[[ Source information open ]]

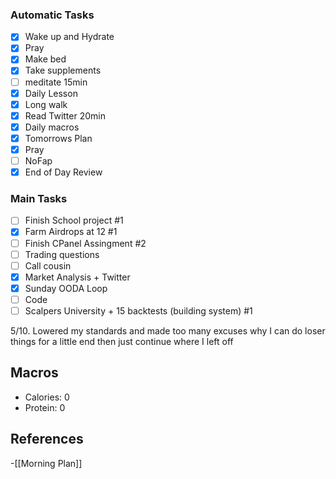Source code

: ### Automatic Tasks
 
- [x] Wake up and Hydrate
- [x] Pray
- [x] Make bed
- [x] Take supplements
- [ ] meditate 15min
- [x] Daily Lesson
- [x] Long walk
- [x] Read Twitter 20min 
- [x] Daily macros
- [x] Tomorrows Plan
- [x] Pray
- [ ] NoFap
- [x] End of Day Review

### Main Tasks
 
- [ ] Finish School project #1
- [x] Farm Airdrops at 12 #1
- [ ] Finish CPanel Assingment #2
- [ ] Trading questions
- [ ] Call cousin
- [x] Market Analysis + Twitter 
- [x] Sunday OODA Loop
- [ ] Code
- [ ] Scalpers University + 15 backtests (building  system) #1

5/10. Lowered my standards and made too many excuses why I can do loser things for a little end then just continue where I left off
## Macros

- Calories: 0
- Protein: 0
## References
<!-- Links to pages not referenced in the content -->
-[[Morning Plan]]
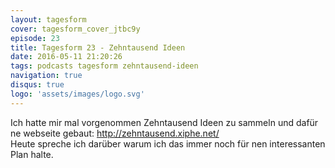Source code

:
 ```yaml
---
layout: tagesform
cover: tagesform_cover_jtbc9y
episode: 23
title: Tagesform 23 - Zehntausend Ideen
date: 2016-05-11 21:20:26
tags: podcasts tagesform zehntausend-ideen
navigation: true
disqus: true
logo: 'assets/images/logo.svg'
---
```


Ich hatte mir mal vorgenommen Zehntausend Ideen zu sammeln und dafür ne
webseite gebaut: http://zehntausend.xiphe.net/  
Heute spreche ich darüber warum ich das immer noch für nen 
interessanten Plan halte.
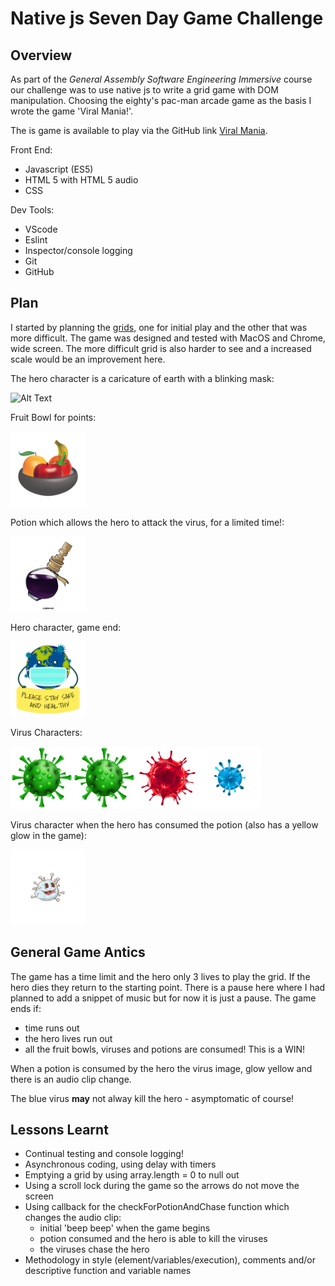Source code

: # Native js Seven Day Game Challenge

## Overview

As part of the *General Assembly Software Engineering Immersive* course our challenge was to use native js to write a grid game with DOM manipulation.  Choosing the eighty's pac-man arcade game as the basis I wrote the game 'Viral Mania!'.

The is game is available to play via the GitHub link [Viral Mania](https://tclark000.github.io/sei-project-1/).

Front End:
- Javascript (ES5) 
- HTML 5 with HTML 5 audio
- CSS

Dev Tools:
- VScode
- Eslint
- Inspector/console logging
- Git
- GitHub

## Plan

I started by planning the [grids](Grids.numbers), one for initial play and the other that was more difficult.  The game was designed and tested with MacOS and Chrome, wide screen.  The more difficult grid is also harder to see and a increased scale would be an improvement here.

The hero character is a caricature of earth with a blinking mask:
<!---
<video style="width:70%" controls>
  <source type="video/mp4" src="heroCharacterMask.mp4">
</video>
-->

![Alt Text](heroCharacterMask.mp4.gif)

Fruit Bowl for points:  

<img src="./images/fruit.png " alt="fruitBowl" width="120"/>

Potion which allows the hero to attack the virus, for a limited time!:  

<img src="./images/potion.png" alt="potion" width="120"/>

Hero character, game end:  

<img src="./images/earthHome.png" alt="heroGameEnd" width="120"/>

Virus Characters:

<img src="images/greenV.png" alt="greenV" width="100"/><img src="images/purpleV.png" alt="purpleV" width="100"/><img src="images/redV.png" alt="redV" width="100"/><img src="images/blueV.png" alt="blueV" width="100"/>

Virus character when the hero has consumed the potion (also has a yellow glow in the game):

<img src="images/virusPotion.png" alt="virusPotion" width="120"/>

## General Game Antics

The game has a time limit and the hero only 3 lives to play the grid.  If the hero dies they return to the starting point.  There is a pause here where I had planned to add a snippet of music but for now it is just a pause.  The game ends if:
- time runs out
- the hero lives run out
- all the fruit bowls, viruses and potions are consumed! This is a WIN!

When a potion is consumed by the hero the virus image, glow yellow and there is an audio clip change.

The blue virus __may__ not alway kill the hero - asymptomatic of course!

## Lessons Learnt

- Continual testing and console logging!
- Asynchronous coding, using delay with timers
- Emptying a grid by using array.length = 0 to null out
- Using a scroll lock during the game so the arrows do not move the screen
- Using callback for the checkForPotionAndChase function which changes the audio clip:
  - initial 'beep beep' when the game begins
  - potion consumed and the hero is able to kill the viruses
  - the viruses chase the hero
- Methodology in style (element/variables/execution), comments and/or descriptive function and variable names







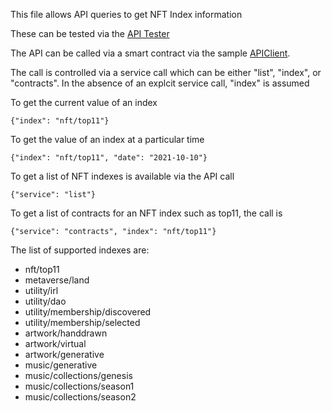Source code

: This file allows API queries to get NFT Index information

These can be tested via the [API Tester](https://truflation.github.io/sample-frontend/power-tools.html)

The API can be called via a smart contract via the sample [APIClient](https://remix.ethereum.org/#url=https://raw.githubusercontent.com/truflation/sample-frontend/main/ApiClient.sol).

The call is controlled via a service call which can be either "list", "index", or "contracts".  In the absence of an explcit service call, "index" is assumed

To get the current value of an index

```
{"index": "nft/top11"}
```

To get the value of an index at a particular time

```
{"index": "nft/top11", "date": "2021-10-10"}
```

To get a list of NFT indexes is available via the API call

```
{"service": "list"} 
```

To get a list of contracts for an NFT index such as top11, the call is

```
{"service": "contracts", "index": "nft/top11"}
```

The list of supported indexes are:

* nft/top11
* metaverse/land
* utility/irl
* utility/dao
* utility/membership/discovered
* utility/membership/selected
* artwork/handdrawn
* artwork/virtual
* artwork/generative
* music/generative
* music/collections/genesis
* music/collections/season1
* music/collections/season2
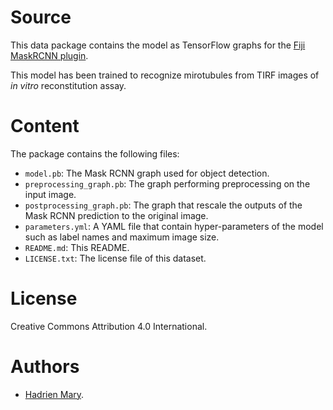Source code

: # Source

This data package contains the model as TensorFlow graphs for the [Fiji MaskRCNN plugin](https://github.com/hadim/Fiji_MaskRCNN).

This model has been trained to recognize mirotubules from TIRF images of *in vitro* reconstitution assay. 

# Content

The package contains the following files:

- `model.pb`: The Mask RCNN graph used for object detection. 
- `preprocessing_graph.pb`: The graph performing preprocessing on the input image.
- `postprocessing_graph.pb`: The graph that rescale the outputs of the Mask RCNN prediction to the original image.
- `parameters.yml`: A YAML file that contain hyper-parameters of the model such as label names and maximum image size.
- `README.md`: This README.
- `LICENSE.txt`: The license file of this dataset.

# License

Creative Commons Attribution 4.0 International.

# Authors

- [Hadrien Mary](mailto:hadrien.mary@gmail.com).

[[ Source information closed ]]

Among the entries above, which lines include "console"? List them all.

- Inspector/console logging
- Continual testing and console logging!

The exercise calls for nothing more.